Il sentit que le hall de l’hôtel se mettait à tourner, que l’univers entier se mettait en rotation — planètes, étoiles, espace, vide… Toute la création basculant en une seule fraction de seconde, l’univers dégondé, les repères abolis. Le mot disait :
Gustav est à l’hôpital de Saint-Martin. Je t’attends. Viens seul. Il n’y aura pas de Kindertotenlieder si nous unissons nos forces.
J.
Il avait laissé Kirsten à l’hôtel, endormie. Le sang battait à ses tempes. Comme s’il se trouvait sous perfusion d’adrénaline. Il conduisait vite.

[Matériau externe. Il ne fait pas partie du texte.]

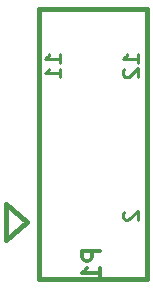
<source format=gbo>
G04 (created by PCBNEW-RS274X (2011-07-19)-testing) date Mon 24 Oct 2011 06:11:12 PM PDT*
G01*
G70*
G90*
%MOIN*%
G04 Gerber Fmt 3.4, Leading zero omitted, Abs format*
%FSLAX34Y34*%
G04 APERTURE LIST*
%ADD10C,0.006000*%
%ADD11C,0.015000*%
%ADD12C,0.012000*%
%ADD13C,0.010000*%
G04 APERTURE END LIST*
G54D10*
G54D11*
X55800Y-21500D02*
X55800Y-20500D01*
X55800Y-20500D02*
X52200Y-20500D01*
X52200Y-20500D02*
X52200Y-21500D01*
X51800Y-27600D02*
X51100Y-28200D01*
X51100Y-28200D02*
X51100Y-27100D01*
X51100Y-27100D02*
X51100Y-27000D01*
X51100Y-27000D02*
X51800Y-27600D01*
X55800Y-29500D02*
X55800Y-21500D01*
X52200Y-21500D02*
X52200Y-29500D01*
X52200Y-29500D02*
X55800Y-29500D01*
G54D12*
X54243Y-28558D02*
X53643Y-28558D01*
X53643Y-28786D01*
X53671Y-28844D01*
X53700Y-28872D01*
X53757Y-28901D01*
X53843Y-28901D01*
X53900Y-28872D01*
X53929Y-28844D01*
X53957Y-28786D01*
X53957Y-28558D01*
X54243Y-29472D02*
X54243Y-29129D01*
X54243Y-29301D02*
X53643Y-29301D01*
X53729Y-29244D01*
X53786Y-29186D01*
X53814Y-29129D01*
G54D13*
X55502Y-22305D02*
X55502Y-22019D01*
X55502Y-22162D02*
X55002Y-22162D01*
X55074Y-22114D01*
X55121Y-22067D01*
X55145Y-22019D01*
X55050Y-22495D02*
X55026Y-22519D01*
X55002Y-22567D01*
X55002Y-22686D01*
X55026Y-22733D01*
X55050Y-22757D01*
X55098Y-22781D01*
X55145Y-22781D01*
X55217Y-22757D01*
X55502Y-22471D01*
X55502Y-22781D01*
X52902Y-22305D02*
X52902Y-22019D01*
X52902Y-22162D02*
X52402Y-22162D01*
X52474Y-22114D01*
X52521Y-22067D01*
X52545Y-22019D01*
X52902Y-22781D02*
X52902Y-22495D01*
X52902Y-22638D02*
X52402Y-22638D01*
X52474Y-22590D01*
X52521Y-22543D01*
X52545Y-22495D01*
X55050Y-27257D02*
X55026Y-27281D01*
X55002Y-27329D01*
X55002Y-27448D01*
X55026Y-27495D01*
X55050Y-27519D01*
X55098Y-27543D01*
X55145Y-27543D01*
X55217Y-27519D01*
X55502Y-27233D01*
X55502Y-27543D01*
M02*

</source>
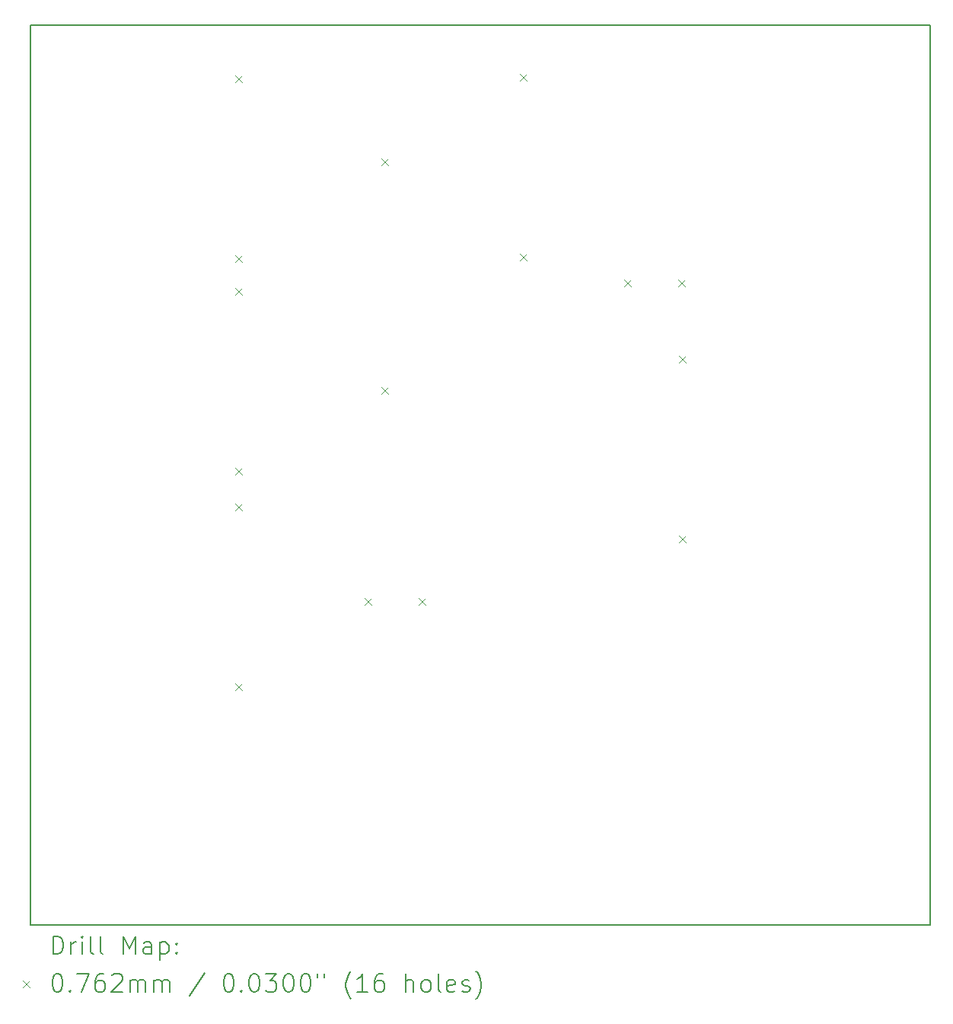
<source format=gbr>
%TF.GenerationSoftware,KiCad,Pcbnew,(6.0.7)*%
%TF.CreationDate,2022-09-05T15:15:02+08:00*%
%TF.ProjectId,6_7,365f372e-6b69-4636-9164-5f7063625858,rev?*%
%TF.SameCoordinates,Original*%
%TF.FileFunction,Drillmap*%
%TF.FilePolarity,Positive*%
%FSLAX45Y45*%
G04 Gerber Fmt 4.5, Leading zero omitted, Abs format (unit mm)*
G04 Created by KiCad (PCBNEW (6.0.7)) date 2022-09-05 15:15:02*
%MOMM*%
%LPD*%
G01*
G04 APERTURE LIST*
%ADD10C,0.200000*%
%ADD11C,0.076200*%
G04 APERTURE END LIST*
D10*
X1200000Y-1200000D02*
X11200000Y-1200000D01*
X11200000Y-1200000D02*
X11200000Y-11200000D01*
X11200000Y-11200000D02*
X1200000Y-11200000D01*
X1200000Y-11200000D02*
X1200000Y-1200000D01*
D11*
X3469640Y-1753360D02*
X3545840Y-1829560D01*
X3545840Y-1753360D02*
X3469640Y-1829560D01*
X3469640Y-3753360D02*
X3545840Y-3829560D01*
X3545840Y-3753360D02*
X3469640Y-3829560D01*
X3469640Y-4115560D02*
X3545840Y-4191760D01*
X3545840Y-4115560D02*
X3469640Y-4191760D01*
X3469640Y-6115560D02*
X3545840Y-6191760D01*
X3545840Y-6115560D02*
X3469640Y-6191760D01*
X3469640Y-6513320D02*
X3545840Y-6589520D01*
X3545840Y-6513320D02*
X3469640Y-6589520D01*
X3469640Y-8513320D02*
X3545840Y-8589520D01*
X3545840Y-8513320D02*
X3469640Y-8589520D01*
X4914620Y-7561580D02*
X4990820Y-7637780D01*
X4990820Y-7561580D02*
X4914620Y-7637780D01*
X5100320Y-2677160D02*
X5176520Y-2753360D01*
X5176520Y-2677160D02*
X5100320Y-2753360D01*
X5100320Y-5217160D02*
X5176520Y-5293360D01*
X5176520Y-5217160D02*
X5100320Y-5293360D01*
X5514620Y-7561580D02*
X5590820Y-7637780D01*
X5590820Y-7561580D02*
X5514620Y-7637780D01*
X6642100Y-1735580D02*
X6718300Y-1811780D01*
X6718300Y-1735580D02*
X6642100Y-1811780D01*
X6642100Y-3735580D02*
X6718300Y-3811780D01*
X6718300Y-3735580D02*
X6642100Y-3811780D01*
X7800060Y-4023360D02*
X7876260Y-4099560D01*
X7876260Y-4023360D02*
X7800060Y-4099560D01*
X8400060Y-4023360D02*
X8476260Y-4099560D01*
X8476260Y-4023360D02*
X8400060Y-4099560D01*
X8409940Y-4869940D02*
X8486140Y-4946140D01*
X8486140Y-4869940D02*
X8409940Y-4946140D01*
X8409940Y-6869940D02*
X8486140Y-6946140D01*
X8486140Y-6869940D02*
X8409940Y-6946140D01*
D10*
X1447619Y-11520476D02*
X1447619Y-11320476D01*
X1495238Y-11320476D01*
X1523809Y-11330000D01*
X1542857Y-11349048D01*
X1552381Y-11368095D01*
X1561905Y-11406190D01*
X1561905Y-11434762D01*
X1552381Y-11472857D01*
X1542857Y-11491905D01*
X1523809Y-11510952D01*
X1495238Y-11520476D01*
X1447619Y-11520476D01*
X1647619Y-11520476D02*
X1647619Y-11387143D01*
X1647619Y-11425238D02*
X1657143Y-11406190D01*
X1666667Y-11396667D01*
X1685714Y-11387143D01*
X1704762Y-11387143D01*
X1771428Y-11520476D02*
X1771428Y-11387143D01*
X1771428Y-11320476D02*
X1761905Y-11330000D01*
X1771428Y-11339524D01*
X1780952Y-11330000D01*
X1771428Y-11320476D01*
X1771428Y-11339524D01*
X1895238Y-11520476D02*
X1876190Y-11510952D01*
X1866667Y-11491905D01*
X1866667Y-11320476D01*
X2000000Y-11520476D02*
X1980952Y-11510952D01*
X1971428Y-11491905D01*
X1971428Y-11320476D01*
X2228571Y-11520476D02*
X2228571Y-11320476D01*
X2295238Y-11463333D01*
X2361905Y-11320476D01*
X2361905Y-11520476D01*
X2542857Y-11520476D02*
X2542857Y-11415714D01*
X2533333Y-11396667D01*
X2514286Y-11387143D01*
X2476190Y-11387143D01*
X2457143Y-11396667D01*
X2542857Y-11510952D02*
X2523810Y-11520476D01*
X2476190Y-11520476D01*
X2457143Y-11510952D01*
X2447619Y-11491905D01*
X2447619Y-11472857D01*
X2457143Y-11453809D01*
X2476190Y-11444286D01*
X2523810Y-11444286D01*
X2542857Y-11434762D01*
X2638095Y-11387143D02*
X2638095Y-11587143D01*
X2638095Y-11396667D02*
X2657143Y-11387143D01*
X2695238Y-11387143D01*
X2714286Y-11396667D01*
X2723810Y-11406190D01*
X2733333Y-11425238D01*
X2733333Y-11482381D01*
X2723810Y-11501428D01*
X2714286Y-11510952D01*
X2695238Y-11520476D01*
X2657143Y-11520476D01*
X2638095Y-11510952D01*
X2819048Y-11501428D02*
X2828571Y-11510952D01*
X2819048Y-11520476D01*
X2809524Y-11510952D01*
X2819048Y-11501428D01*
X2819048Y-11520476D01*
X2819048Y-11396667D02*
X2828571Y-11406190D01*
X2819048Y-11415714D01*
X2809524Y-11406190D01*
X2819048Y-11396667D01*
X2819048Y-11415714D01*
D11*
X1113800Y-11811900D02*
X1190000Y-11888100D01*
X1190000Y-11811900D02*
X1113800Y-11888100D01*
D10*
X1485714Y-11740476D02*
X1504762Y-11740476D01*
X1523809Y-11750000D01*
X1533333Y-11759524D01*
X1542857Y-11778571D01*
X1552381Y-11816667D01*
X1552381Y-11864286D01*
X1542857Y-11902381D01*
X1533333Y-11921428D01*
X1523809Y-11930952D01*
X1504762Y-11940476D01*
X1485714Y-11940476D01*
X1466667Y-11930952D01*
X1457143Y-11921428D01*
X1447619Y-11902381D01*
X1438095Y-11864286D01*
X1438095Y-11816667D01*
X1447619Y-11778571D01*
X1457143Y-11759524D01*
X1466667Y-11750000D01*
X1485714Y-11740476D01*
X1638095Y-11921428D02*
X1647619Y-11930952D01*
X1638095Y-11940476D01*
X1628571Y-11930952D01*
X1638095Y-11921428D01*
X1638095Y-11940476D01*
X1714286Y-11740476D02*
X1847619Y-11740476D01*
X1761905Y-11940476D01*
X2009524Y-11740476D02*
X1971428Y-11740476D01*
X1952381Y-11750000D01*
X1942857Y-11759524D01*
X1923809Y-11788095D01*
X1914286Y-11826190D01*
X1914286Y-11902381D01*
X1923809Y-11921428D01*
X1933333Y-11930952D01*
X1952381Y-11940476D01*
X1990476Y-11940476D01*
X2009524Y-11930952D01*
X2019048Y-11921428D01*
X2028571Y-11902381D01*
X2028571Y-11854762D01*
X2019048Y-11835714D01*
X2009524Y-11826190D01*
X1990476Y-11816667D01*
X1952381Y-11816667D01*
X1933333Y-11826190D01*
X1923809Y-11835714D01*
X1914286Y-11854762D01*
X2104762Y-11759524D02*
X2114286Y-11750000D01*
X2133333Y-11740476D01*
X2180952Y-11740476D01*
X2200000Y-11750000D01*
X2209524Y-11759524D01*
X2219048Y-11778571D01*
X2219048Y-11797619D01*
X2209524Y-11826190D01*
X2095238Y-11940476D01*
X2219048Y-11940476D01*
X2304762Y-11940476D02*
X2304762Y-11807143D01*
X2304762Y-11826190D02*
X2314286Y-11816667D01*
X2333333Y-11807143D01*
X2361905Y-11807143D01*
X2380952Y-11816667D01*
X2390476Y-11835714D01*
X2390476Y-11940476D01*
X2390476Y-11835714D02*
X2400000Y-11816667D01*
X2419048Y-11807143D01*
X2447619Y-11807143D01*
X2466667Y-11816667D01*
X2476190Y-11835714D01*
X2476190Y-11940476D01*
X2571429Y-11940476D02*
X2571429Y-11807143D01*
X2571429Y-11826190D02*
X2580952Y-11816667D01*
X2600000Y-11807143D01*
X2628571Y-11807143D01*
X2647619Y-11816667D01*
X2657143Y-11835714D01*
X2657143Y-11940476D01*
X2657143Y-11835714D02*
X2666667Y-11816667D01*
X2685714Y-11807143D01*
X2714286Y-11807143D01*
X2733333Y-11816667D01*
X2742857Y-11835714D01*
X2742857Y-11940476D01*
X3133333Y-11730952D02*
X2961905Y-11988095D01*
X3390476Y-11740476D02*
X3409524Y-11740476D01*
X3428571Y-11750000D01*
X3438095Y-11759524D01*
X3447619Y-11778571D01*
X3457143Y-11816667D01*
X3457143Y-11864286D01*
X3447619Y-11902381D01*
X3438095Y-11921428D01*
X3428571Y-11930952D01*
X3409524Y-11940476D01*
X3390476Y-11940476D01*
X3371428Y-11930952D01*
X3361905Y-11921428D01*
X3352381Y-11902381D01*
X3342857Y-11864286D01*
X3342857Y-11816667D01*
X3352381Y-11778571D01*
X3361905Y-11759524D01*
X3371428Y-11750000D01*
X3390476Y-11740476D01*
X3542857Y-11921428D02*
X3552381Y-11930952D01*
X3542857Y-11940476D01*
X3533333Y-11930952D01*
X3542857Y-11921428D01*
X3542857Y-11940476D01*
X3676190Y-11740476D02*
X3695238Y-11740476D01*
X3714286Y-11750000D01*
X3723809Y-11759524D01*
X3733333Y-11778571D01*
X3742857Y-11816667D01*
X3742857Y-11864286D01*
X3733333Y-11902381D01*
X3723809Y-11921428D01*
X3714286Y-11930952D01*
X3695238Y-11940476D01*
X3676190Y-11940476D01*
X3657143Y-11930952D01*
X3647619Y-11921428D01*
X3638095Y-11902381D01*
X3628571Y-11864286D01*
X3628571Y-11816667D01*
X3638095Y-11778571D01*
X3647619Y-11759524D01*
X3657143Y-11750000D01*
X3676190Y-11740476D01*
X3809524Y-11740476D02*
X3933333Y-11740476D01*
X3866667Y-11816667D01*
X3895238Y-11816667D01*
X3914286Y-11826190D01*
X3923809Y-11835714D01*
X3933333Y-11854762D01*
X3933333Y-11902381D01*
X3923809Y-11921428D01*
X3914286Y-11930952D01*
X3895238Y-11940476D01*
X3838095Y-11940476D01*
X3819048Y-11930952D01*
X3809524Y-11921428D01*
X4057143Y-11740476D02*
X4076190Y-11740476D01*
X4095238Y-11750000D01*
X4104762Y-11759524D01*
X4114286Y-11778571D01*
X4123809Y-11816667D01*
X4123809Y-11864286D01*
X4114286Y-11902381D01*
X4104762Y-11921428D01*
X4095238Y-11930952D01*
X4076190Y-11940476D01*
X4057143Y-11940476D01*
X4038095Y-11930952D01*
X4028571Y-11921428D01*
X4019048Y-11902381D01*
X4009524Y-11864286D01*
X4009524Y-11816667D01*
X4019048Y-11778571D01*
X4028571Y-11759524D01*
X4038095Y-11750000D01*
X4057143Y-11740476D01*
X4247619Y-11740476D02*
X4266667Y-11740476D01*
X4285714Y-11750000D01*
X4295238Y-11759524D01*
X4304762Y-11778571D01*
X4314286Y-11816667D01*
X4314286Y-11864286D01*
X4304762Y-11902381D01*
X4295238Y-11921428D01*
X4285714Y-11930952D01*
X4266667Y-11940476D01*
X4247619Y-11940476D01*
X4228571Y-11930952D01*
X4219048Y-11921428D01*
X4209524Y-11902381D01*
X4200000Y-11864286D01*
X4200000Y-11816667D01*
X4209524Y-11778571D01*
X4219048Y-11759524D01*
X4228571Y-11750000D01*
X4247619Y-11740476D01*
X4390476Y-11740476D02*
X4390476Y-11778571D01*
X4466667Y-11740476D02*
X4466667Y-11778571D01*
X4761905Y-12016667D02*
X4752381Y-12007143D01*
X4733333Y-11978571D01*
X4723810Y-11959524D01*
X4714286Y-11930952D01*
X4704762Y-11883333D01*
X4704762Y-11845238D01*
X4714286Y-11797619D01*
X4723810Y-11769048D01*
X4733333Y-11750000D01*
X4752381Y-11721428D01*
X4761905Y-11711905D01*
X4942857Y-11940476D02*
X4828571Y-11940476D01*
X4885714Y-11940476D02*
X4885714Y-11740476D01*
X4866667Y-11769048D01*
X4847619Y-11788095D01*
X4828571Y-11797619D01*
X5114286Y-11740476D02*
X5076190Y-11740476D01*
X5057143Y-11750000D01*
X5047619Y-11759524D01*
X5028571Y-11788095D01*
X5019048Y-11826190D01*
X5019048Y-11902381D01*
X5028571Y-11921428D01*
X5038095Y-11930952D01*
X5057143Y-11940476D01*
X5095238Y-11940476D01*
X5114286Y-11930952D01*
X5123810Y-11921428D01*
X5133333Y-11902381D01*
X5133333Y-11854762D01*
X5123810Y-11835714D01*
X5114286Y-11826190D01*
X5095238Y-11816667D01*
X5057143Y-11816667D01*
X5038095Y-11826190D01*
X5028571Y-11835714D01*
X5019048Y-11854762D01*
X5371429Y-11940476D02*
X5371429Y-11740476D01*
X5457143Y-11940476D02*
X5457143Y-11835714D01*
X5447619Y-11816667D01*
X5428571Y-11807143D01*
X5400000Y-11807143D01*
X5380952Y-11816667D01*
X5371429Y-11826190D01*
X5580952Y-11940476D02*
X5561905Y-11930952D01*
X5552381Y-11921428D01*
X5542857Y-11902381D01*
X5542857Y-11845238D01*
X5552381Y-11826190D01*
X5561905Y-11816667D01*
X5580952Y-11807143D01*
X5609524Y-11807143D01*
X5628571Y-11816667D01*
X5638095Y-11826190D01*
X5647619Y-11845238D01*
X5647619Y-11902381D01*
X5638095Y-11921428D01*
X5628571Y-11930952D01*
X5609524Y-11940476D01*
X5580952Y-11940476D01*
X5761905Y-11940476D02*
X5742857Y-11930952D01*
X5733333Y-11911905D01*
X5733333Y-11740476D01*
X5914286Y-11930952D02*
X5895238Y-11940476D01*
X5857143Y-11940476D01*
X5838095Y-11930952D01*
X5828571Y-11911905D01*
X5828571Y-11835714D01*
X5838095Y-11816667D01*
X5857143Y-11807143D01*
X5895238Y-11807143D01*
X5914286Y-11816667D01*
X5923809Y-11835714D01*
X5923809Y-11854762D01*
X5828571Y-11873809D01*
X6000000Y-11930952D02*
X6019048Y-11940476D01*
X6057143Y-11940476D01*
X6076190Y-11930952D01*
X6085714Y-11911905D01*
X6085714Y-11902381D01*
X6076190Y-11883333D01*
X6057143Y-11873809D01*
X6028571Y-11873809D01*
X6009524Y-11864286D01*
X6000000Y-11845238D01*
X6000000Y-11835714D01*
X6009524Y-11816667D01*
X6028571Y-11807143D01*
X6057143Y-11807143D01*
X6076190Y-11816667D01*
X6152381Y-12016667D02*
X6161905Y-12007143D01*
X6180952Y-11978571D01*
X6190476Y-11959524D01*
X6200000Y-11930952D01*
X6209524Y-11883333D01*
X6209524Y-11845238D01*
X6200000Y-11797619D01*
X6190476Y-11769048D01*
X6180952Y-11750000D01*
X6161905Y-11721428D01*
X6152381Y-11711905D01*
M02*

</source>
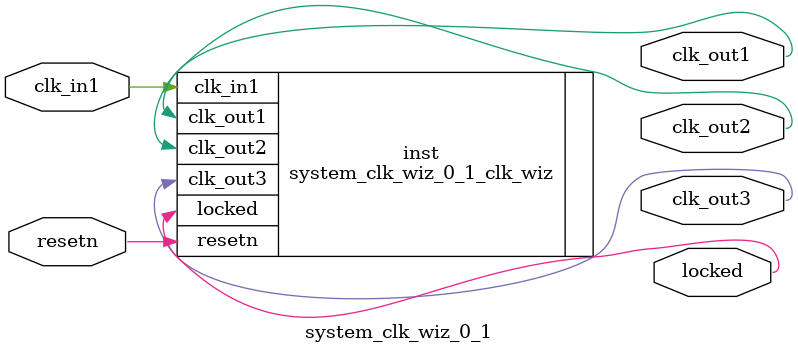
<source format=v>


`timescale 1ps/1ps

(* CORE_GENERATION_INFO = "system_clk_wiz_0_1,clk_wiz_v5_3_2_0,{component_name=system_clk_wiz_0_1,use_phase_alignment=true,use_min_o_jitter=false,use_max_i_jitter=false,use_dyn_phase_shift=false,use_inclk_switchover=false,use_dyn_reconfig=false,enable_axi=0,feedback_source=FDBK_AUTO,PRIMITIVE=MMCM,num_out_clk=3,clkin1_period=10.0,clkin2_period=10.0,use_power_down=false,use_reset=true,use_locked=true,use_inclk_stopped=false,feedback_type=SINGLE,CLOCK_MGR_TYPE=NA,manual_override=false}" *)

module system_clk_wiz_0_1 
 (
  // Clock out ports
  output        clk_out1,
  output        clk_out2,
  output        clk_out3,
  // Status and control signals
  input         resetn,
  output        locked,
 // Clock in ports
  input         clk_in1
 );

  system_clk_wiz_0_1_clk_wiz inst
  (
  // Clock out ports  
  .clk_out1(clk_out1),
  .clk_out2(clk_out2),
  .clk_out3(clk_out3),
  // Status and control signals               
  .resetn(resetn), 
  .locked(locked),
 // Clock in ports
  .clk_in1(clk_in1)
  );

endmodule

</source>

Il avait dévalé les lacets et s’était fait une belle frayeur quand la voiture avait dérapé, mordu sur le bas-côté enneigé et dangereusement frôlé la pente avant de revenir sur la route verglacée.
Une phrase le hantait : « Il n’y aura pas de Kindertotenlieder si nous unissons nos forces. »
« Les Chants pour des enfants morts ». Gustav Mahler. « J ». Une seule personne, à sa connaissance, pouvait avoir écrit ce mot. Et elle lui signifiait que Gustav était en danger de mort. Que son salut dépendait d’eux. L’idée lui vint que cela pouvait être un piège mais il l’écarta. Un piège dans quel but ? Hirtmann l’avait pris en photo pendant des mois, il avait eu tout loisir de lui tendre tous les pièges qu’il voulait. Et puis, il y avait mieux qu’un hôpital pour cela.
En entrant dans Saint-Martin, il leva le pied. Avisa l’écriteau marqué « H » et prit en face au rond-point. Six minutes plus tard, il se garait sur un emplacement réservé au personnel et s’engouffrait dans le hall de l’hôpital.
— Les visites sont terminées, lui assena la personne assise derrière le comptoir sans lever le nez de son téléphone portable.
Il se pencha par-dessus l’accueil, tendit le bras et interposa sa carte bleu-blanc-rouge entre son nez et l’écran. La femme leva les yeux. Elle le foudroya du regard.
— Pas la peine d’être désagréable, dit-elle. Qu’est-ce que vous voulez ?
— Un gamin a été admis aux urgences cet après-midi.
Elle plissa les yeux en le scrutant avec défiance, puis consulta son fichier.
— Gustave Servaz, confirma-t-elle.
Il sentit un gouffre s’ouvrir dans son estomac en entendant ce prénom associé à son nom pour la deuxième fois. Était-ce possible ? Maintenant que ses craintes et ses espoirs prenaient corps, il se demanda ce qu’il souhaitait le plus : que Gustav fût son fils ou l’inverse. Mais un autre espoir plus diffus, plus dangereux, se réveillait en même temps. Un espoir éteint depuis des années mais qui, secrètement, avait attendu ce moment pour être ranimé : Marianne. Allait-il enfin savoir ce qui lui était arrivé ? Son esprit tentait en vain de repousser cette question, de la reléguer dans un coin sombre, loin de la lumière.